The story starts like this: I do not have a full-length mirror in my bedroom at home. I stand on my bed in order to cheat my half-length body into a full view of myself in a new sweater, step off my bed with great care and grace, and collapse with the weight of my body plus a few feet of momentum onto the side of my right foot. As I walk into the living room to announce, with both humor and gravitas, my injury to my mother and sister, I find that it hurts more to walk than I expected. The next morning, I call in injured to work. That night, I go to the emergency room, and they do not see anything on the X-ray.
The following afternoon, I make a visit to Wesleyan during move-in weekend (to say hello and goodbye before going abroad), during which I hitch rides when possible and forgo footwear, or plant myself in the middle of Fountain when necessary. In the near-week I spend at home, watching E! and tweeting my confusion about watching E!, my foot does not significantly improve. Operating on a hunch and maternal voodoo, my mother takes me back to the emergency room, where I experience my first real tearful reaction to the news that there is indeed a fracture. Most of this time, I have been laughing (with the occasional scrunched face of pain, or, more likely, frustration with my dramatically slowed pace). Now, I laugh through sobs and spread my splinted legs for my OB/GYN, who loves my ovaries but thinks I am a “weird girl” (Dr. Kakossian, Jan. 14, 2014).
Flash forward from the first week of September 2013 to the third week of January 2014, and I am spreading a walking-booted leg for her and she asked, “Is that the same thing as last time?” And yes, it is. I have been in a complicated long-term relationship with my broken foot since the end of August.

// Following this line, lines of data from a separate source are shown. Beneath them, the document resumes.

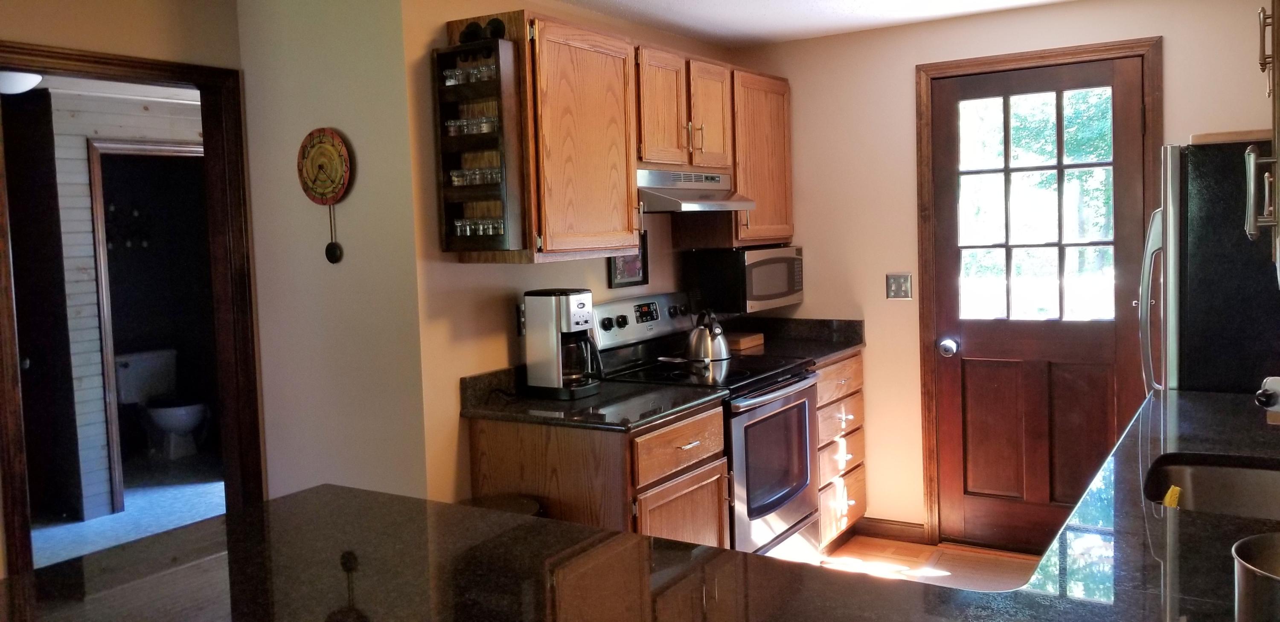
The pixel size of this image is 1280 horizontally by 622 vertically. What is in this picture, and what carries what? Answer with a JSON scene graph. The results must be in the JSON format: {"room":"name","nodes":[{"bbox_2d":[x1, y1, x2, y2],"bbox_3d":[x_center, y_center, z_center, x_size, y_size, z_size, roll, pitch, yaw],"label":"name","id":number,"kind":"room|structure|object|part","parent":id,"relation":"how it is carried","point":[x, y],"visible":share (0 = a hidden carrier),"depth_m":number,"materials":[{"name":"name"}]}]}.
{"room":"kitchen","nodes":[
{"label":"kitchen","id":0,"kind":"room"},
{"bbox_2d":[0,69,43,94],"bbox_3d":[-3.008,-1.025,4.556,0.317,0.110,0.320,0,4,33],"label":"ceiling light","id":1,"kind":"object","parent":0,"point":[33,79],"visible":0.77,"depth_m":4.52,"materials":[{"name":"white glass"}]},
{"bbox_2d":[20,88,209,529],"bbox_3d":[-2.991,0.049,5.550,0.258,2.331,2.924,0,4,33],"label":"hallway wall","id":2,"kind":"structure","parent":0,"point":[80,157],"depth_m":5.25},
{"bbox_2d":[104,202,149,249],"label":"wall decoration","id":3,"kind":"object","parent":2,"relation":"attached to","point":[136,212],"visible":0.69,"depth_m":6.76,"materials":[{"name":"black"}]},
{"bbox_2d":[87,139,210,519],"bbox_3d":[-2.748,0.161,5.681,0.152,2.057,0.847,0,4,33],"label":"inner door frame","id":4,"kind":"structure","parent":2,"relation":"attached to","point":[102,307],"depth_m":5.36,"materials":[{"name":"brown wood"}]},
{"bbox_2d":[29,451,225,567],"bbox_3d":[-2.988,1.273,5.028,3.692,0.062,4.542,0,4,33],"label":"hallway floor","id":5,"kind":"structure","parent":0,"point":[138,534],"depth_m":5.43,"materials":[{"name":"carpet"}]},
{"bbox_2d":[114,347,209,460],"bbox_3d":[-3.348,0.768,6.765,0.757,0.739,0.467,0,4,33],"label":"toilet","id":6,"kind":"object","parent":5,"relation":"on","point":[186,415],"visible":0.89,"depth_m":6.73,"materials":[{"name":"white ceramic"}]},
{"bbox_2d":[236,0,428,506],"bbox_3d":[-1.063,0.095,3.358,0.809,2.369,0.128,0,4,33],"label":"wall","id":7,"kind":"structure","parent":0,"point":[358,195],"depth_m":3.23,"materials":[{"name":"paint"}]},
{"bbox_2d":[0,38,261,582],"bbox_3d":[-1.724,0.309,3.219,0.200,2.151,0.913,0,4,33],"label":"door frame","id":8,"kind":"structure","parent":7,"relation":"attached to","point":[13,534],"depth_m":3.42,"materials":[{"name":"brown wood"}]},
{"bbox_2d":[296,126,351,261],"bbox_3d":[-1.043,-0.336,3.194,0.265,0.445,0.044,0,4,33],"label":"wall clock","id":9,"kind":"object","parent":7,"relation":"attached to","point":[321,193],"visible":0.99,"depth_m":3.18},
{"bbox_2d":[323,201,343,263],"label":"pendulum","id":10,"kind":"object","parent":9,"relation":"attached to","point":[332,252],"visible":0.98,"depth_m":3.15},
{"bbox_2d":[399,0,740,508],"bbox_3d":[-0.142,0.025,4.023,0.123,2.385,2.133,0,4,33],"label":"kitchen side wall","id":11,"kind":"structure","parent":0,"point":[603,288],"depth_m":3.22,"materials":[{"name":"beige paint"}]},
{"bbox_2d":[514,303,526,335],"bbox_3d":[-0.411,0.081,3.457,0.009,0.115,0.073,0,4,33],"label":"wall outlet","id":12,"kind":"object","parent":11,"relation":"attached to","point":[521,316],"visible":0.47,"depth_m":3.43,"materials":[{"name":"metal"}]},
{"bbox_2d":[438,10,792,264],"bbox_3d":[0.052,-0.573,3.908,0.358,0.795,1.962,0,4,33],"label":"upper cabinet","id":13,"kind":"object","parent":11,"relation":"attached to","point":[633,191],"visible":0.72,"depth_m":3.42,"materials":[{"name":"brown wood"}]},
{"bbox_2d":[432,31,524,254],"bbox_3d":[-0.507,-0.477,3.041,0.256,0.679,0.120,0,4,33],"label":"spice rack","id":14,"kind":"object","parent":13,"relation":"attached to","point":[493,83],"visible":0.8,"depth_m":3.02,"materials":[{"name":"wood"}]},
{"bbox_2d":[442,60,497,86],"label":"spice jars","id":15,"kind":"object","parent":14,"relation":"in","point":[450,83],"visible":0.61,"depth_m":3.04,"materials":[{"name":"clear glass"}]},
{"bbox_2d":[445,115,498,135],"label":"spice jars","id":16,"kind":"object","parent":14,"relation":"in","point":[450,123],"visible":0.67,"depth_m":3.08,"materials":[{"name":"clear glass"}]},
{"bbox_2d":[448,166,502,185],"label":"spice jars","id":17,"kind":"object","parent":14,"relation":"in","point":[465,172],"visible":0.66,"depth_m":3.06,"materials":[{"name":"clear glass"}]},
{"bbox_2d":[452,216,505,236],"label":"spice jars","id":18,"kind":"object","parent":14,"relation":"in","point":[480,231],"visible":0.67,"depth_m":3.10,"materials":[{"name":"clear glass"}]},
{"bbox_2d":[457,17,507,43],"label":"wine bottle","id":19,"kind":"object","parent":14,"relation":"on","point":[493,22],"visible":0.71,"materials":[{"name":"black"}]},
{"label":"cabinet door","id":20,"kind":"part","parent":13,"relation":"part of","materials":[{"name":"brown wood"}]},
{"bbox_3d":[0.281,-0.739,4.036,0.172,0.467,0.335,0,4,33],"label":"cabinet door","id":21,"kind":"part","parent":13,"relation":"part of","materials":[{"name":"brown wood"}]},
{"bbox_2d":[608,230,648,288],"bbox_3d":[-0.044,-0.177,4.034,0.021,0.261,0.270,0,4,33],"label":"picture frame","id":22,"kind":"object","parent":11,"relation":"attached to","point":[642,278],"visible":0.5,"depth_m":4.06,"materials":[{"name":"black wood"}]},
{"bbox_2d":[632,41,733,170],"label":"upper cabinet","id":23,"kind":"object","parent":11,"relation":"attached to","point":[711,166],"visible":0.71,"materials":[{"name":"brown wood"}]},
{"bbox_2d":[633,166,754,212],"bbox_3d":[0.125,-0.424,3.900,0.492,0.154,0.715,0,4,33],"label":"range hood","id":24,"kind":"object","parent":23,"relation":"attached to","point":[674,193],"visible":0.74,"depth_m":3.75,"materials":[{"name":"silver metal"}]},
{"bbox_2d":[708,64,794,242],"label":"upper cabinet","id":25,"kind":"object","parent":11,"relation":"attached to","point":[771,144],"visible":0.49,"depth_m":4.34,"materials":[{"name":"brown wood"}]},
{"bbox_2d":[259,0,1196,47],"bbox_3d":[-0.223,-1.051,1.605,4.746,0.100,6.191,0,4,33],"label":"ceiling","id":26,"kind":"structure","parent":0,"point":[629,3],"depth_m":4.00,"materials":[{"name":"white paint"}]},
{"bbox_2d":[819,535,1041,591],"bbox_3d":[0.002,1.384,1.844,3.616,0.061,6.151,0,4,33],"label":"floor","id":27,"kind":"structure","parent":0,"point":[919,546],"depth_m":4.21,"materials":[{"name":"brown wood"}]},
{"bbox_2d":[461,493,544,515],"bbox_3d":[-0.440,0.964,2.999,0.327,0.612,0.326,0,4,33],"label":"stool","id":28,"kind":"object","parent":27,"relation":"on","point":[487,504],"visible":0.11,"depth_m":3.04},
{"bbox_2d":[464,402,728,545],"bbox_3d":[-0.119,0.815,3.315,0.690,0.880,0.611,0,4,33],"label":"base cabinet","id":29,"kind":"object","parent":27,"relation":"on","point":[717,426],"visible":0.36,"depth_m":3.05,"materials":[{"name":"brown wood"}]},
{"bbox_2d":[458,360,726,431],"bbox_3d":[-0.158,0.310,3.245,0.738,0.130,0.661,0,4,33],"label":"countertop","id":30,"kind":"structure","parent":29,"relation":"on","point":[601,396],"depth_m":3.17,"materials":[{"name":"black stone"}]},
{"bbox_2d":[524,287,605,398],"bbox_3d":[-0.243,0.156,3.360,0.259,0.364,0.224,0,4,33],"label":"coffee maker","id":31,"kind":"object","parent":30,"relation":"on","point":[577,307],"visible":0.99,"depth_m":3.29,"materials":[{"name":"metal"}]},
{"bbox_3d":[0.137,0.498,3.202,0.046,0.152,0.463,0,4,33],"label":"drawer","id":32,"kind":"part","parent":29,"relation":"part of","materials":[{"name":"brown wood"}]},
{"bbox_3d":[0.143,0.872,3.205,0.058,0.476,0.441,0,4,33],"label":"cabinet door","id":33,"kind":"part","parent":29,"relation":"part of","materials":[{"name":"brown wood"}]},
{"bbox_2d":[590,293,817,559],"bbox_3d":[0.286,0.613,3.890,0.715,1.184,0.763,0,4,33],"label":"stove","id":34,"kind":"object","parent":27,"relation":"on","point":[786,396],"visible":0.5,"depth_m":3.78,"materials":[{"name":"metal"}]},
{"bbox_3d":[0.023,0.109,4.077,0.147,0.225,0.679,0,4,33],"label":"control panel","id":35,"kind":"part","parent":34,"relation":"part of","materials":[{"name":"metal"}]},
{"bbox_2d":[683,309,730,361],"bbox_3d":[0.294,0.153,4.105,0.200,0.217,0.203,0,4,33],"label":"kettle","id":36,"kind":"object","parent":34,"relation":"on","point":[706,343],"visible":0.99,"depth_m":4.04,"materials":[{"name":"silver metal"}]},
{"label":"oven door","id":37,"kind":"part","parent":34,"relation":"part of","materials":[{"name":"silver metal"}]},
{"bbox_2d":[813,351,866,550],"bbox_3d":[0.669,0.711,4.488,0.644,0.880,0.622,0,4,33],"label":"drawer cabinet","id":38,"kind":"object","parent":27,"relation":"on","point":[839,373],"visible":0.24,"depth_m":4.33,"materials":[{"name":"brown wood"}]},
{"bbox_2d":[722,316,865,364],"bbox_3d":[0.671,0.197,4.517,0.689,0.134,0.717,0,4,33],"label":"countertop","id":39,"kind":"structure","parent":38,"relation":"on","point":[844,347],"depth_m":4.63,"materials":[{"name":"stone"}]},
{"bbox_2d":[687,245,803,313],"bbox_3d":[0.516,-0.083,4.529,0.362,0.295,0.535,0,4,33],"label":"microwave","id":40,"kind":"object","parent":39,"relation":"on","point":[758,292],"visible":0.96,"depth_m":4.32,"materials":[{"name":"black metal"}]},
{"bbox_2d":[726,331,765,351],"bbox_3d":[0.433,0.207,4.511,0.218,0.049,0.252,0,4,33],"label":"cutting board","id":41,"kind":"object","parent":39,"relation":"on","point":[747,343],"visible":0.66,"depth_m":4.43,"materials":[{"name":"brown wood"}]},
{"bbox_2d":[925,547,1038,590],"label":"doormat","id":42,"kind":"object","parent":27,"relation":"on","point":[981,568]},
{"bbox_2d":[1137,139,1279,397],"bbox_3d":[2.177,0.316,3.238,0.816,1.666,0.808,0,4,33],"label":"refrigerator","id":43,"kind":"object","parent":27,"relation":"on","point":[1201,263],"visible":0.56,"depth_m":3.01,"materials":[{"name":"black metal"}]},
{"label":"refrigerator handle","id":44,"kind":"part","parent":43,"relation":"part of","materials":[{"name":"silver metal"}]},
{"bbox_2d":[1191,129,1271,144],"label":"wooden board","id":45,"kind":"object","parent":43,"relation":"on","point":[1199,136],"visible":0.57,"depth_m":3.09,"materials":[{"name":"brown wood"}]},
{"bbox_2d":[729,0,1278,543],"bbox_3d":[1.670,-0.038,4.155,2.931,2.373,0.119,0,4,33],"label":"back wall","id":46,"kind":"structure","parent":0,"point":[911,60],"depth_m":4.42,"materials":[{"name":"beige paint"}]},
{"bbox_2d":[855,515,926,543],"bbox_3d":[1.173,1.098,4.545,0.381,0.089,0.014,0,4,33],"label":"baseboard","id":47,"kind":"structure","parent":46,"relation":"attached to","point":[921,528],"depth_m":4.53,"materials":[{"name":"brown wood"}]},
{"bbox_2d":[885,273,913,299],"bbox_3d":[1.182,-0.047,4.376,0.114,0.118,0.018,0,4,33],"label":"light switch","id":48,"kind":"object","parent":46,"relation":"attached to","point":[891,292],"visible":0.98,"depth_m":4.38,"materials":[{"name":"metal"}]},
{"bbox_2d":[916,37,1163,545],"bbox_3d":[1.721,0.046,4.162,0.948,2.175,0.152,0,4,33],"label":"door frame","id":49,"kind":"structure","parent":46,"relation":"attached to","point":[1020,60],"depth_m":4.27,"materials":[{"name":"brown wood"}]},
{"bbox_2d":[930,55,1149,554],"bbox_3d":[1.704,0.079,4.136,0.825,2.084,0.124,0,4,33],"label":"door","id":50,"kind":"structure","parent":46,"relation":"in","point":[967,515],"depth_m":4.17,"materials":[{"name":"brown wood"}]},
{"bbox_2d":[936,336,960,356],"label":"door knob","id":51,"kind":"object","parent":50,"relation":"attached to","point":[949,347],"visible":0.97,"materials":[{"name":"silver metal"}]},
{"bbox_2d":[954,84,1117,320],"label":"door window","id":52,"kind":"structure","parent":50,"relation":"in","point":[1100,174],"depth_m":4.08,"materials":[{"name":"clear glass"}]},
{"label":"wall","id":53,"kind":"structure","parent":0},
{"bbox_2d":[2,383,1279,621],"bbox_3d":[0.308,0.454,1.827,1.936,0.045,2.484,0,4,33],"label":"peninsula countertop","id":54,"kind":"structure","parent":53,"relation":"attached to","point":[1179,528],"depth_m":1.63,"materials":[{"name":"black stone"}]},
{"bbox_2d":[1144,454,1279,520],"bbox_3d":[1.286,0.503,1.993,0.460,0.180,0.555,0,4,33],"label":"sink","id":55,"kind":"object","parent":54,"relation":"in","point":[1199,490],"visible":0.49,"depth_m":2.22,"materials":[{"name":"silver metal"}]},
{"bbox_2d":[1162,484,1181,508],"bbox_3d":[1.205,0.490,2.167,0.059,0.122,0.084,0,4,33],"label":"sponge","id":56,"kind":"object","parent":55,"relation":"in","point":[1171,502],"visible":0.37,"depth_m":2.15,"materials":[{"name":"yellow"}]},
{"bbox_2d":[1232,532,1279,621],"bbox_3d":[0.806,0.366,1.083,0.235,0.151,0.228,0,4,33],"label":"metal pot","id":57,"kind":"object","parent":54,"relation":"on","point":[1268,574],"visible":0.99,"depth_m":1.11,"materials":[{"name":"silver metal"}]},
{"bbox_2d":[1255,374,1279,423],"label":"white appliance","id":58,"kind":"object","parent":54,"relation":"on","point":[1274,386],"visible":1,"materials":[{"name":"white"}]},
{"bbox_2d":[1244,0,1279,284],"bbox_3d":[1.306,-0.456,1.745,0.364,0.821,0.763,0,4,33],"label":"right upper cabinet","id":59,"kind":"object","parent":53,"relation":"attached to","point":[1278,3],"visible":1,"depth_m":1.78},
{"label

When people see me with my boot, some ask, “What happened?” which is no sign of a healthy pairing, a fact only deepened by my foot-jerk response of, “It’s been broken for five months.”
Rather than love and hate, I measure the impact of this with laughter and tears, or jokes and an alternation of complaints and wallowing. It is absurd, of course, that such a “stupid” (Mom, Aug. 29, 2013-present) injury would have a daily effect on my life for so many days. It is not fully funny nor is it fully sad, but it has made me lose some never-have-I-evers (first broken bone) and live some ideas about disability that I had once only abstractly understood. Have I arrived at some grand conclusion, reached nirvana, learned to listen to my body and take care of myself, figured out human nature? Maybe nirvana, but I do not know how to check. Otherwise, I remain Elizabeth, who just happens to need garbage bags and duct tape for her occasional showers now.
It is not so much the foot itself, but rather the healing process that exists as an obstacle in my life. The reason it is still broken is that I was determined to not let the pain, discomfort, and general fractured nature of my bone get in the way of my European adventures. Was this stubbornness worth it? I do not know for sure, but when I look back on my trips, say, to Amsterdam, the last thing I remember is sitting by a canal and thinking that my foot might literally explode, and the first thing I remember is cheese. Now that I am back on campus, I feel blessed to have access to The Ride at all times, and I tend to agree when that access is labeled “lucky.” But of course, it is one of those so-called privileges of this disability that is only in place to get me up to speed with the comparatively able-bodied. It has been perhaps too easy to see accommodations as perks, and they will be missed.
There are many ups and downs, and I range from a senseless love of my walking boot and its stylish ability to both show off my fuzzy socks (great conversation starter) and furnish me with a cushy stool of my own at the WesWings register (also a conversation starter, though mostly about what people want to eat), to a burning hatred of the pain, the obstacles, the countless time spent on my ass, and the one-note, non-stop, insincere-sounding apologies about leaving without cleaning, all in the span of one WesWings shift. Despite silly, conflicted feelings about whether I even want to get better (I have a hard time keeping myself from walking around even in my current state, which is naturally counterproductive), I do hope that I return from the depths of my doctor’s office in Brooklyn a free-footed woman on Friday, even if that means breaking up (breaking in? bad? un-breaking up?) with my broken foot right before Valentine’s Day.
I mentioned cheese earlier. Let’s return to that, as I enumerate the people who deserve my thanks in this ordeal: my Mom, for adopting two kittens; my pals who came all the way down to Coney Island to visit during break; The Ride for taking me where I need to go, even though it is questionable that you don’t make sure we wear seat belts and that you use handheld phones to take requests; WesWings for the stool, the tolerance of my leaving early, and the nickname “Das Boot,” which means “boat” in German and should I be offended?; the people who walk with me and the people who walk ahead of me; the people who do not judge and those who react more reasonably to the origin of my injury; those who keep my foot in mind and those who make me feel less whiny by forgetting about it. Thank you to everyone, really, except for that guy on the 4 to Grand Central who looked down at my foot, up into my eyes, and did not offer me his seat. He knows what he did. It was that. He did that. Elizabeth out, damned boot.
Litvitskiy is a member of the class of 2015.